WHAT YOU HAVE TO DO: With nothing added and nothing dropped, write out all of the entries below.

━━━━

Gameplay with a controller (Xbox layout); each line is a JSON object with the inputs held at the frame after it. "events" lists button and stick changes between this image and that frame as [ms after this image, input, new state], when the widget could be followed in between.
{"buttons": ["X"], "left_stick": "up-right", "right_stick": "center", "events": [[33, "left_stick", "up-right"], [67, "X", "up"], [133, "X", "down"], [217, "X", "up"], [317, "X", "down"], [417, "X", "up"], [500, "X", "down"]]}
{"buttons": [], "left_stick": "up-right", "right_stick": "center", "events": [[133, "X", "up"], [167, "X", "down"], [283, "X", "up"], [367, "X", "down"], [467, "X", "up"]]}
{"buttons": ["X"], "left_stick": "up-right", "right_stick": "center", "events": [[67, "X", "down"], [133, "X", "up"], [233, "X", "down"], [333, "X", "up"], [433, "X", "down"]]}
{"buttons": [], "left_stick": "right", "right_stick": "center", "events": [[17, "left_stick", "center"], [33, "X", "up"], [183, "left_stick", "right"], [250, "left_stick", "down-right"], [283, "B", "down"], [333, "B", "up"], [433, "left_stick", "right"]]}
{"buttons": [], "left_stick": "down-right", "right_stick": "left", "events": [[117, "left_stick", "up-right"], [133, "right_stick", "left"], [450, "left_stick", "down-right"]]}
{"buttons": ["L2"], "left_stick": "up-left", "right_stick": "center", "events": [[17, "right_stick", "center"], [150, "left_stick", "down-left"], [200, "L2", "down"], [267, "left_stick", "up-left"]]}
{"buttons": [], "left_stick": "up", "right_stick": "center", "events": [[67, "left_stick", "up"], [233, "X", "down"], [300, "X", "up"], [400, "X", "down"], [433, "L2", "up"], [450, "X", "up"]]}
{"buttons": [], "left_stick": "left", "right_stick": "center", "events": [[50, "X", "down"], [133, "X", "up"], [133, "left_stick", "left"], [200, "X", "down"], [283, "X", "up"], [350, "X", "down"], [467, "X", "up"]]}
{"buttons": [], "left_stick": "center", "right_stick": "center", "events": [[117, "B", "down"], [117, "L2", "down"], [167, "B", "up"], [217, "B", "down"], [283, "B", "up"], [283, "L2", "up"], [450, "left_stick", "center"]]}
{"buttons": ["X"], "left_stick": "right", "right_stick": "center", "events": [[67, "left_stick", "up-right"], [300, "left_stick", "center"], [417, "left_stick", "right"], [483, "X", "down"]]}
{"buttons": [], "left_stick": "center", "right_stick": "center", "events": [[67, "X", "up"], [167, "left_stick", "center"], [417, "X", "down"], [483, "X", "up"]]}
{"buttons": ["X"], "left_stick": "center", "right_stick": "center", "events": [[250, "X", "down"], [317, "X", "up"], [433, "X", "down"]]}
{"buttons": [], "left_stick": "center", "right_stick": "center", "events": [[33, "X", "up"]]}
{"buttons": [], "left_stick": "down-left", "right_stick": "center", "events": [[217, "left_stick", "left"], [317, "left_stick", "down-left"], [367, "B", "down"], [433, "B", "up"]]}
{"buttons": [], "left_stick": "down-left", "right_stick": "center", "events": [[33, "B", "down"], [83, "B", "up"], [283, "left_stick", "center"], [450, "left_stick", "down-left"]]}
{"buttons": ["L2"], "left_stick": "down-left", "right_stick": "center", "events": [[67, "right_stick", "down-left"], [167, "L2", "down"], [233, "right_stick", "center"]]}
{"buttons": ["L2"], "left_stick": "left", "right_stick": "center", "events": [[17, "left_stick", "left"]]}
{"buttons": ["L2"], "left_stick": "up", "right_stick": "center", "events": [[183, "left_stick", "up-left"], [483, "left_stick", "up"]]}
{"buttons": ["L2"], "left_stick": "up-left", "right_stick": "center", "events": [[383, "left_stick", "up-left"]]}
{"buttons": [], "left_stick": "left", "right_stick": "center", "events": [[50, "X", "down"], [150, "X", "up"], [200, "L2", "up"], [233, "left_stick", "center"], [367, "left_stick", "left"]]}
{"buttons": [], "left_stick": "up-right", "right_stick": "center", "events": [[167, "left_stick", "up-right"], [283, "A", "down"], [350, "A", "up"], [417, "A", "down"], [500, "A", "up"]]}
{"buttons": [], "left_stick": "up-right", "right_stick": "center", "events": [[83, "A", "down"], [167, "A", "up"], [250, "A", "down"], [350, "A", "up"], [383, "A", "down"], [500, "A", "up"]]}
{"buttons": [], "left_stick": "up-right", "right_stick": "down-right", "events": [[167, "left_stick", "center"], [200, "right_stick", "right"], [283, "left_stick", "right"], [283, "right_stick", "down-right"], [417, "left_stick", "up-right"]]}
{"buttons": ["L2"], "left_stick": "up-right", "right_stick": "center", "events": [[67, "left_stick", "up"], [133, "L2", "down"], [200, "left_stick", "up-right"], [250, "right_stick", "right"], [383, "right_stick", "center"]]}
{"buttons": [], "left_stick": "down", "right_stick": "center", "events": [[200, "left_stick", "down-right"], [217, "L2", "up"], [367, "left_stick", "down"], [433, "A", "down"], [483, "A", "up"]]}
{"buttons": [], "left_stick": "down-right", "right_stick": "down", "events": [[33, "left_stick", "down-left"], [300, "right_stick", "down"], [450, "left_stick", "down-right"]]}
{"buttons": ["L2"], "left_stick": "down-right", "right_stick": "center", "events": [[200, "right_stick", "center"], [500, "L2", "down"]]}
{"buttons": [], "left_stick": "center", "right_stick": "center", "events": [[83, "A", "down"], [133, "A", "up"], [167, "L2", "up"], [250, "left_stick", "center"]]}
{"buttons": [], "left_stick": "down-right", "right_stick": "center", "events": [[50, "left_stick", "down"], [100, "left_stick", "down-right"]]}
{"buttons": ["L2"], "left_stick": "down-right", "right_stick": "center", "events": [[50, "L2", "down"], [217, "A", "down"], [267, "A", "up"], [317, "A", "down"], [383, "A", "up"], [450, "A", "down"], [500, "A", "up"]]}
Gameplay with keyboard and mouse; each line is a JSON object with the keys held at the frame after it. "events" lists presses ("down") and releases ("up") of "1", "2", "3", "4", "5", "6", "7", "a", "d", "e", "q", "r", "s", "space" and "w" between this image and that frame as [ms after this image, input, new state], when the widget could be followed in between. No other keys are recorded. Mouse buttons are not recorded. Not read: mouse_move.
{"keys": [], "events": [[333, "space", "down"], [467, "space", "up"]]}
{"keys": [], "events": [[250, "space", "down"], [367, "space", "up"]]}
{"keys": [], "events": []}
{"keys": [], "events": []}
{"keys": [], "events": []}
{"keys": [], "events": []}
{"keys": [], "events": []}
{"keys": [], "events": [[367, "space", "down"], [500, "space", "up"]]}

━━━━

ANSWER SECTION:
Gameplay with a controller (Xbox layout); each line is a JSON object with the inputs held at the frame after it. "events" lists button and stick changes between this image and that frame as [ms after this image, input, new state], when the widget could be followed in between.
{"buttons": ["X"], "left_stick": "up-right", "right_stick": "center", "events": [[33, "left_stick", "up-right"], [67, "X", "up"], [133, "X", "down"], [217, "X", "up"], [317, "X", "down"], [417, "X", "up"], [500, "X", "down"]]}
{"buttons": [], "left_stick": "up-right", "right_stick": "center", "events": [[133, "X", "up"], [167, "X", "down"], [283, "X", "up"], [367, "X", "down"], [467, "X", "up"]]}
{"buttons": ["X"], "left_stick": "up-right", "right_stick": "center", "events": [[67, "X", "down"], [133, "X", "up"], [233, "X", "down"], [333, "X", "up"], [433, "X", "down"]]}
{"buttons": [], "left_stick": "right", "right_stick": "center", "events": [[17, "left_stick", "center"], [33, "X", "up"], [183, "left_stick", "right"], [250, "left_stick", "down-right"], [283, "B", "down"], [333, "B", "up"], [433, "left_stick", "right"]]}
{"buttons": [], "left_stick": "down-right", "right_stick": "left", "events": [[117, "left_stick", "up-right"], [133, "right_stick", "left"], [450, "left_stick", "down-right"]]}
{"buttons": ["L2"], "left_stick": "up-left", "right_stick": "center", "events": [[17, "right_stick", "center"], [150, "left_stick", "down-left"], [200, "L2", "down"], [267, "left_stick", "up-left"]]}
{"buttons": [], "left_stick": "up", "right_stick": "center", "events": [[67, "left_stick", "up"], [233, "X", "down"], [300, "X", "up"], [400, "X", "down"], [433, "L2", "up"], [450, "X", "up"]]}
{"buttons": [], "left_stick": "left", "right_stick": "center", "events": [[50, "X", "down"], [133, "X", "up"], [133, "left_stick", "left"], [200, "X", "down"], [283, "X", "up"], [350, "X", "down"], [467, "X", "up"]]}
{"buttons": [], "left_stick": "center", "right_stick": "center", "events": [[117, "B", "down"], [117, "L2", "down"], [167, "B", "up"], [217, "B", "down"], [283, "B", "up"], [283, "L2", "up"], [450, "left_stick", "center"]]}
{"buttons": ["X"], "left_stick": "right", "right_stick": "center", "events": [[67, "left_stick", "up-right"], [300, "left_stick", "center"], [417, "left_stick", "right"], [483, "X", "down"]]}
{"buttons": [], "left_stick": "center", "right_stick": "center", "events": [[67, "X", "up"], [167, "left_stick", "center"], [417, "X", "down"], [483, "X", "up"]]}
{"buttons": ["X"], "left_stick": "center", "right_stick": "center", "events": [[250, "X", "down"], [317, "X", "up"], [433, "X", "down"]]}
{"buttons": [], "left_stick": "center", "right_stick": "center", "events": [[33, "X", "up"]]}
{"buttons": [], "left_stick": "down-left", "right_stick": "center", "events": [[217, "left_stick", "left"], [317, "left_stick", "down-left"], [367, "B", "down"], [433, "B", "up"]]}
{"buttons": [], "left_stick": "down-left", "right_stick": "center", "events": [[33, "B", "down"], [83, "B", "up"], [283, "left_stick", "center"], [450, "left_stick", "down-left"]]}
{"buttons": ["L2"], "left_stick": "down-left", "right_stick": "center", "events": [[67, "right_stick", "down-left"], [167, "L2", "down"], [233, "right_stick", "center"]]}
{"buttons": ["L2"], "left_stick": "left", "right_stick": "center", "events": [[17, "left_stick", "left"]]}
{"buttons": ["L2"], "left_stick": "up", "right_stick": "center", "events": [[183, "left_stick", "up-left"], [483, "left_stick", "up"]]}
{"buttons": ["L2"], "left_stick": "up-left", "right_stick": "center", "events": [[383, "left_stick", "up-left"]]}
{"buttons": [], "left_stick": "left", "right_stick": "center", "events": [[50, "X", "down"], [150, "X", "up"], [200, "L2", "up"], [233, "left_stick", "center"], [367, "left_stick", "left"]]}
{"buttons": [], "left_stick": "up-right", "right_stick": "center", "events": [[167, "left_stick", "up-right"], [283, "A", "down"], [350, "A", "up"], [417, "A", "down"], [500, "A", "up"]]}
{"buttons": [], "left_stick": "up-right", "right_stick": "center", "events": [[83, "A", "down"], [167, "A", "up"], [250, "A", "down"], [350, "A", "up"], [383, "A", "down"], [500, "A", "up"]]}
{"buttons": [], "left_stick": "up-right", "right_stick": "down-right", "events": [[167, "left_stick", "center"], [200, "right_stick", "right"], [283, "left_stick", "right"], [283, "right_stick", "down-right"], [417, "left_stick", "up-right"]]}
{"buttons": ["L2"], "left_stick": "up-right", "right_stick": "center", "events": [[67, "left_stick", "up"], [133, "L2", "down"], [200, "left_stick", "up-right"], [250, "right_stick", "right"], [383, "right_stick", "center"]]}
{"buttons": [], "left_stick": "down", "right_stick": "center", "events": [[200, "left_stick", "down-right"], [217, "L2", "up"], [367, "left_stick", "down"], [433, "A", "down"], [483, "A", "up"]]}
{"buttons": [], "left_stick": "down-right", "right_stick": "down", "events": [[33, "left_stick", "down-left"], [300, "right_stick", "down"], [450, "left_stick", "down-right"]]}
{"buttons": ["L2"], "left_stick": "down-right", "right_stick": "center", "events": [[200, "right_stick", "center"], [500, "L2", "down"]]}
{"buttons": [], "left_stick": "center", "right_stick": "center", "events": [[83, "A", "down"], [133, "A", "up"], [167, "L2", "up"], [250, "left_stick", "center"]]}
{"buttons": [], "left_stick": "down-right", "right_stick": "center", "events": [[50, "left_stick", "down"], [100, "left_stick", "down-right"]]}
{"buttons": ["L2"], "left_stick": "down-right", "right_stick": "center", "events": [[50, "L2", "down"], [217, "A", "down"], [267, "A", "up"], [317, "A", "down"], [383, "A", "up"], [450, "A", "down"], [500, "A", "up"]]}
Gameplay with keyboard and mouse; each line is a JSON object with the keys held at the frame after it. "events" lists presses ("down") and releases ("up") of "1", "2", "3", "4", "5", "6", "7", "a", "d", "e", "q", "r", "s", "space" and "w" between this image and that frame as [ms after this image, input, new state], when the widget could be followed in between. No other keys are recorded. Mouse buttons are not recorded. Not read: mouse_move.
{"keys": [], "events": [[333, "space", "down"], [467, "space", "up"]]}
{"keys": [], "events": [[250, "space", "down"], [367, "space", "up"]]}
{"keys": [], "events": []}
{"keys": [], "events": []}
{"keys": [], "events": []}
{"keys": [], "events": []}
{"keys": [], "events": []}
{"keys": [], "events": [[367, "space", "down"], [500, "space", "up"]]}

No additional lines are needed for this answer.